Tarefas a cumprir.
1. Copie, do texto sobre a disputa de união estável, a passagem que começa em "O próprio requerido" e termina em "com a requerente.".
2. Liste, na ordem em que aparecem, todos os nomes de lugares (municípios e estados) mencionados no texto sobre a disputa de união estável.

A relação era pública e foi provada por meio de fotografias da convivência
das partes em momentos do dia-a-dia (inclusive em igrejas), rodeados de
familiares e amigos, bem como por meio de recortes de jornal contendo fotos
do casal perante a sociedade local. A mulher alega ainda que o
ex-companheiro auxiliava na criação de seus filhos. Para demonstrar os
negócios empreendidos, a requerente juntou aos autos cópia das negociações
feitas durante o período em que viveram juntos, como contratos de compra e
venda de imóveis, arrendamento de semoventes, contrato de parceria pecuária,
dentre outros.
Em 2006, o requerido mudou para o município de Piraju, no interior de São
Paulo, por ter atingido idade avançada. Alegou que os filhos dele,
completadas suas capacidades civis e residentes no interior paulista,
começaram a assumir os negócios do pai. Após a separação e a partida do
homem, a autora alegou que não houve partilha dos bens construídos durante o
longo relacionamento, razão pela qual requereu a restituição da parte que
lhe caberia por ter auxiliado e trabalhado em conjunto na construção do
patrimônio. Pediu ainda liminarmente o bloqueio de valores e patrimônio do
requerido para que não houvesse dilapidação.
O próprio requerido confessou no processo a existência da vida em comum,
asseverando, contudo, ser o relacionamento extraconjugal, tendo-se em vista
o fato de ser casado e de nunca ter se separado, de fato, de sua legítima
esposa. Argumentou se tratar de concubinato impuro, havendo, neste caso,
impedimento legal para o reconhecimento da união estável (art. 1.521, VI, do
Código Civil). Destacou ter negócios em São Paulo, bem como em Mato Grosso,
alternando de tempos em tempos sua estadia, ficando ora numa cidade, ora
noutra, confirmando assim o relacionamento adúltero com a requerente.
Nos autos, o réu alegou que não se tratava de uma relação de 17 anos. Isto
porque a relação teria se intensificado entre os anos de 2000 e 2006,
momento em que passou mais tempo no município de Juscimeira e,
consequentemente aumentou a convivência com a ora requerente. No processo, o
requerido aduziu ainda que o objeto da partilha de bens já fazia parte do
pedido feito na ação em trâmite na Quinta Vara Cível da Comarca de Cuiabá,
relacionada a bens adquiridos durante a constância da relação. Desta forma,
requereu a reunião daquele feito a este, em face da continência existente, a
fim de que os processos fossem julgados simultaneamente.

Entradas fornecidas.

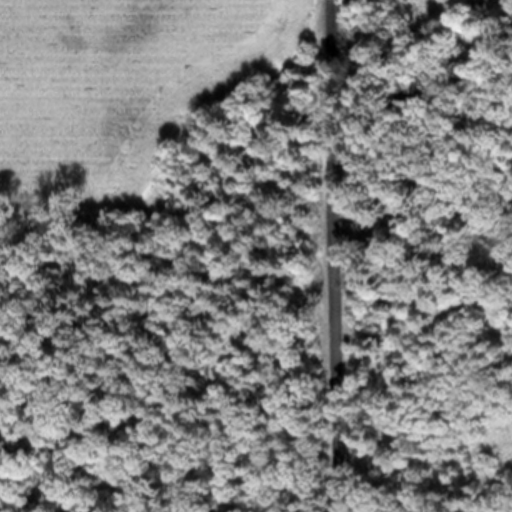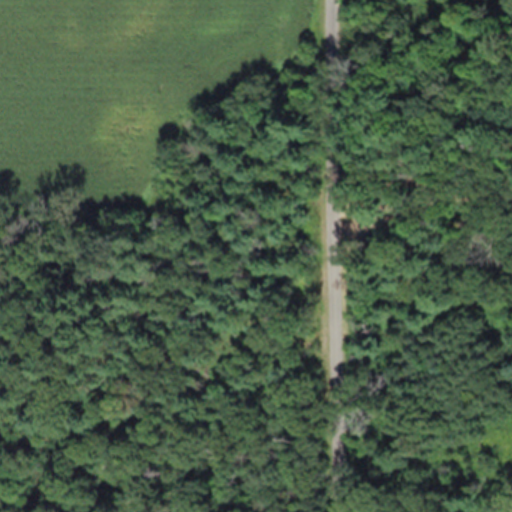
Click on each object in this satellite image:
road: (419, 214)
road: (335, 256)
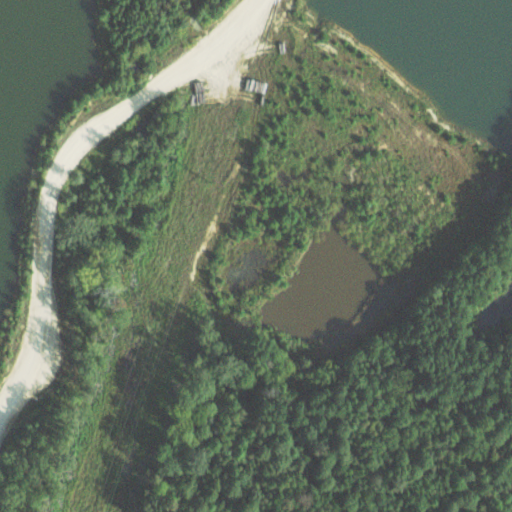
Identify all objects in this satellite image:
power tower: (200, 181)
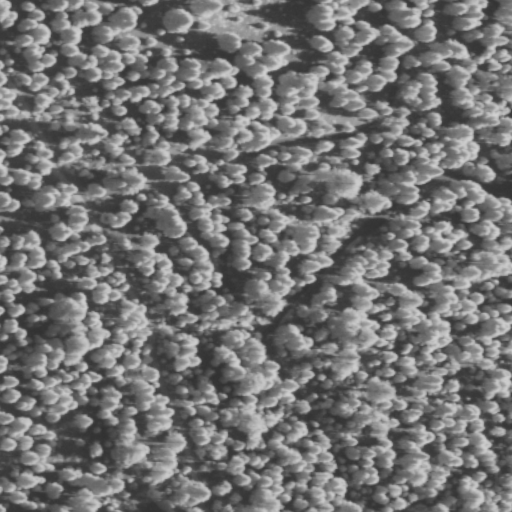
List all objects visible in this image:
road: (309, 136)
road: (497, 187)
road: (372, 225)
road: (296, 390)
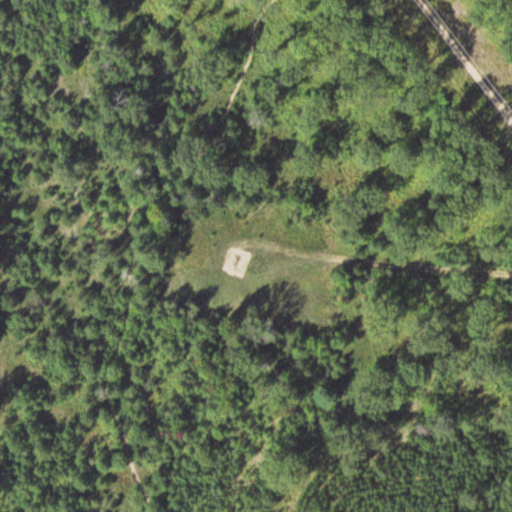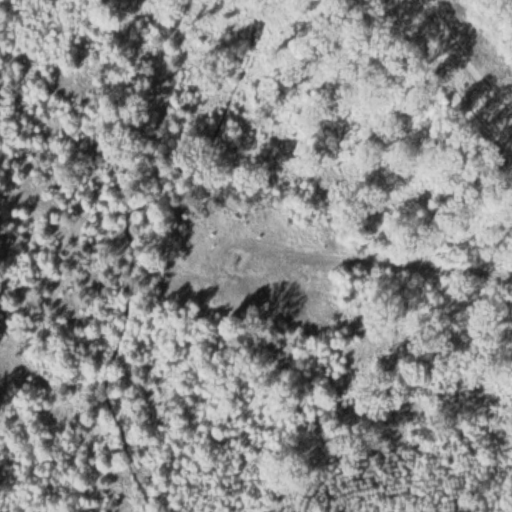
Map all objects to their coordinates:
road: (465, 56)
road: (135, 237)
road: (367, 261)
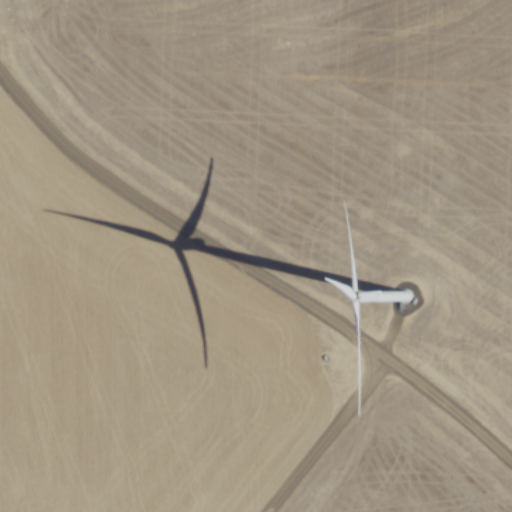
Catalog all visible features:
wind turbine: (411, 306)
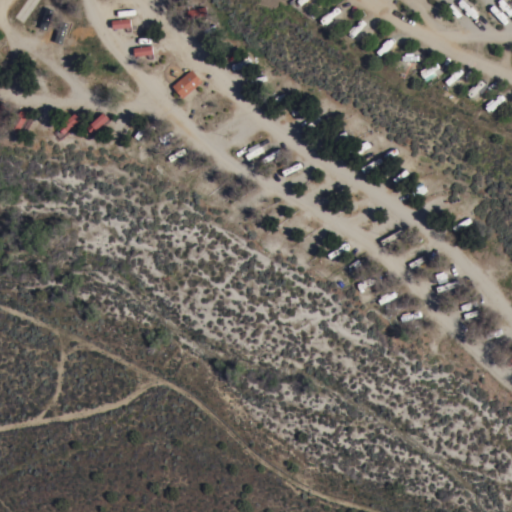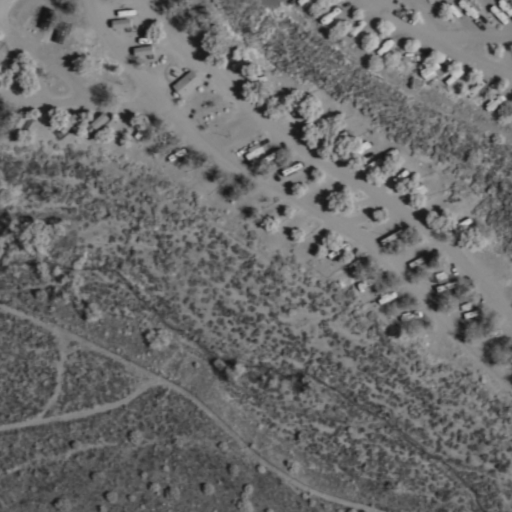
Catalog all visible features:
building: (197, 13)
building: (44, 16)
building: (45, 18)
building: (118, 22)
building: (121, 24)
building: (60, 32)
road: (468, 33)
road: (439, 41)
building: (140, 50)
building: (143, 51)
road: (64, 75)
building: (184, 82)
building: (187, 84)
building: (1, 109)
building: (2, 110)
building: (17, 120)
building: (19, 121)
building: (94, 122)
building: (97, 122)
building: (69, 123)
building: (65, 124)
road: (328, 157)
road: (295, 194)
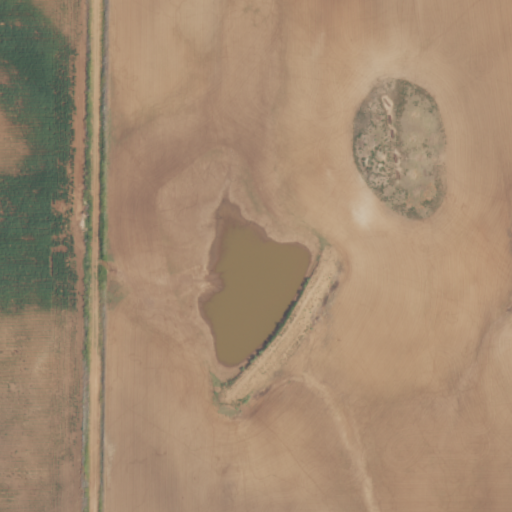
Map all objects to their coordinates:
road: (99, 255)
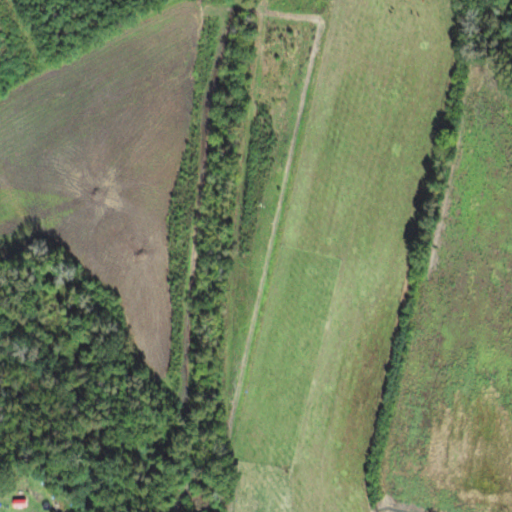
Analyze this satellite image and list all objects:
road: (56, 507)
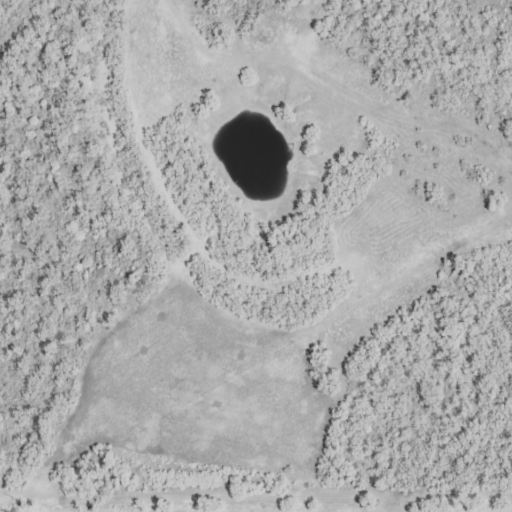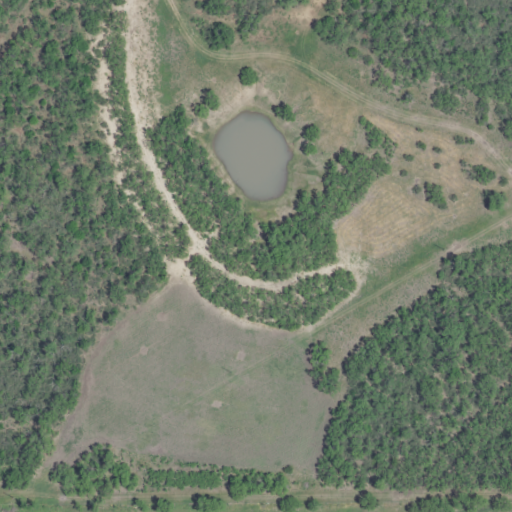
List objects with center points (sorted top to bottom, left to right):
road: (30, 45)
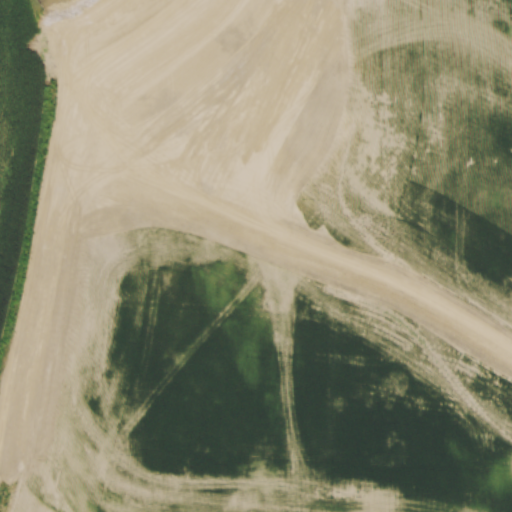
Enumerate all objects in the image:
road: (43, 223)
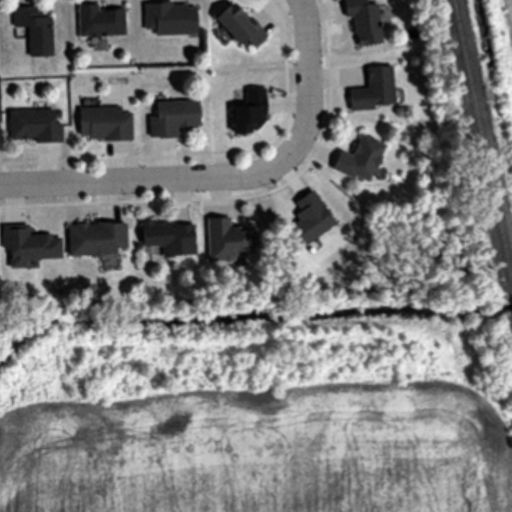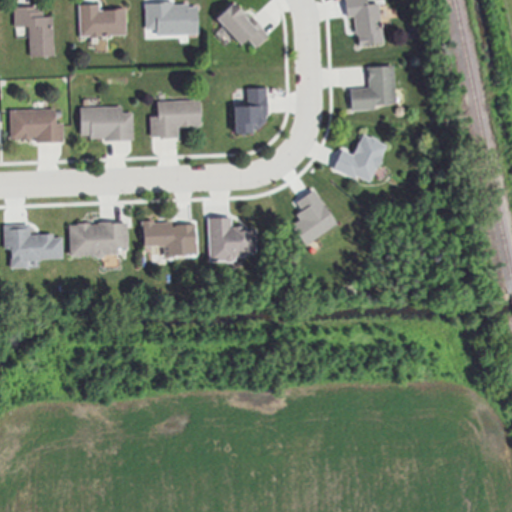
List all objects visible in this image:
airport: (511, 3)
building: (175, 18)
building: (103, 21)
building: (369, 21)
building: (248, 26)
building: (38, 30)
building: (378, 90)
building: (256, 111)
building: (178, 118)
building: (108, 123)
building: (38, 126)
building: (1, 133)
railway: (483, 138)
building: (365, 159)
road: (225, 173)
building: (316, 217)
building: (174, 237)
building: (101, 239)
building: (233, 240)
building: (34, 246)
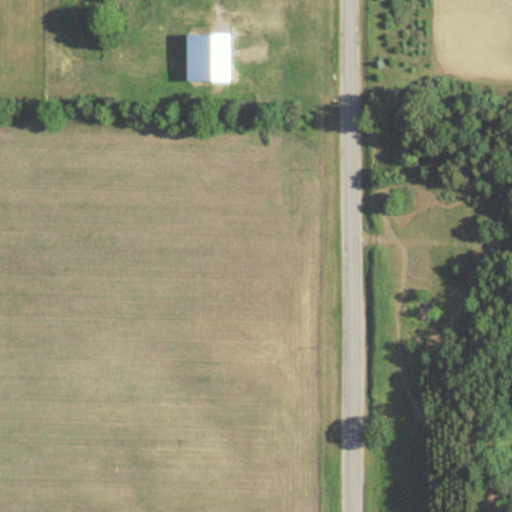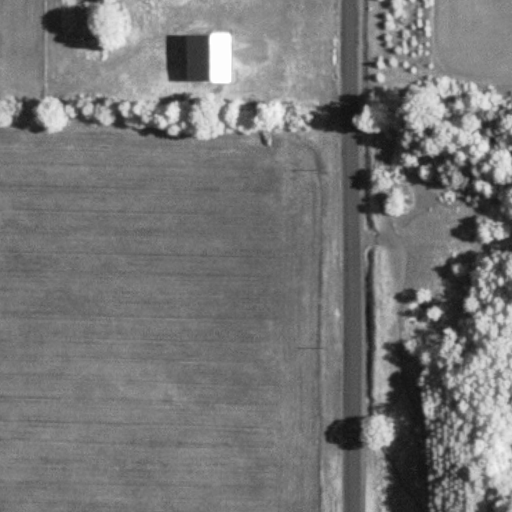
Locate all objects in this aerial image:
road: (349, 256)
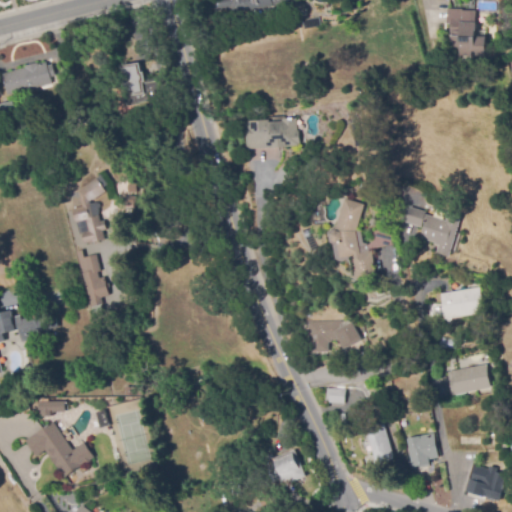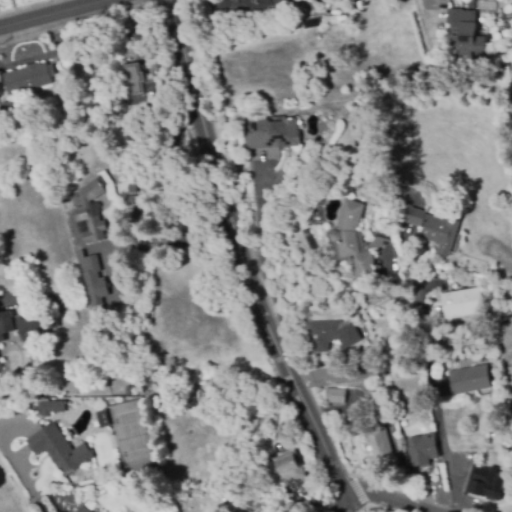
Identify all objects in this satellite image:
road: (146, 1)
road: (436, 1)
building: (242, 5)
building: (247, 5)
road: (26, 7)
road: (52, 13)
road: (73, 24)
building: (464, 33)
building: (466, 34)
road: (46, 51)
building: (28, 77)
building: (29, 78)
building: (133, 83)
building: (140, 89)
building: (8, 112)
building: (271, 133)
building: (273, 134)
road: (180, 180)
building: (132, 189)
building: (95, 190)
building: (131, 200)
building: (90, 212)
building: (91, 225)
building: (436, 229)
building: (434, 230)
building: (356, 240)
building: (357, 241)
road: (246, 259)
building: (92, 279)
building: (93, 279)
building: (461, 302)
building: (463, 303)
building: (31, 325)
building: (6, 326)
building: (26, 326)
building: (330, 334)
building: (332, 334)
road: (384, 366)
building: (27, 372)
building: (469, 379)
building: (470, 380)
building: (1, 383)
building: (132, 391)
building: (335, 395)
building: (336, 396)
building: (50, 407)
building: (498, 407)
building: (52, 408)
building: (342, 419)
building: (477, 441)
building: (378, 442)
building: (500, 443)
building: (511, 443)
building: (381, 444)
building: (58, 449)
building: (60, 450)
building: (422, 450)
building: (424, 450)
road: (449, 461)
building: (288, 467)
building: (286, 468)
building: (486, 482)
building: (492, 486)
road: (383, 499)
road: (43, 508)
building: (82, 509)
building: (84, 509)
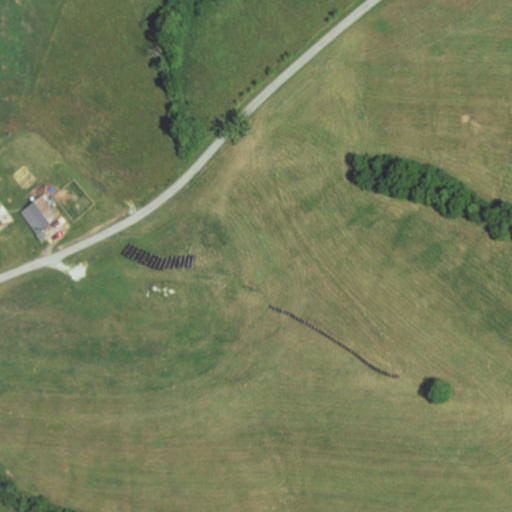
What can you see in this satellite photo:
road: (201, 161)
building: (46, 214)
building: (43, 216)
building: (2, 221)
building: (0, 226)
road: (64, 265)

Soluções dos exercícios.
1.
O próprio requerido confessou no processo a existência da vida em comum,
asseverando, contudo, ser o relacionamento extraconjugal, tendo-se em vista
o fato de ser casado e de nunca ter se separado, de fato, de sua legítima
esposa. Argumentou se tratar de concubinato impuro, havendo, neste caso,
impedimento legal para o reconhecimento da união estável (art. 1.521, VI, do
Código Civil). Destacou ter negócios em São Paulo, bem como em Mato Grosso,
alternando de tempos em tempos sua estadia, ficando ora numa cidade, ora
noutra, confirmando assim o relacionamento adúltero com a requerente.

2. Piraju, São Paulo, Mato Grosso, Juscimeira, Cuiabá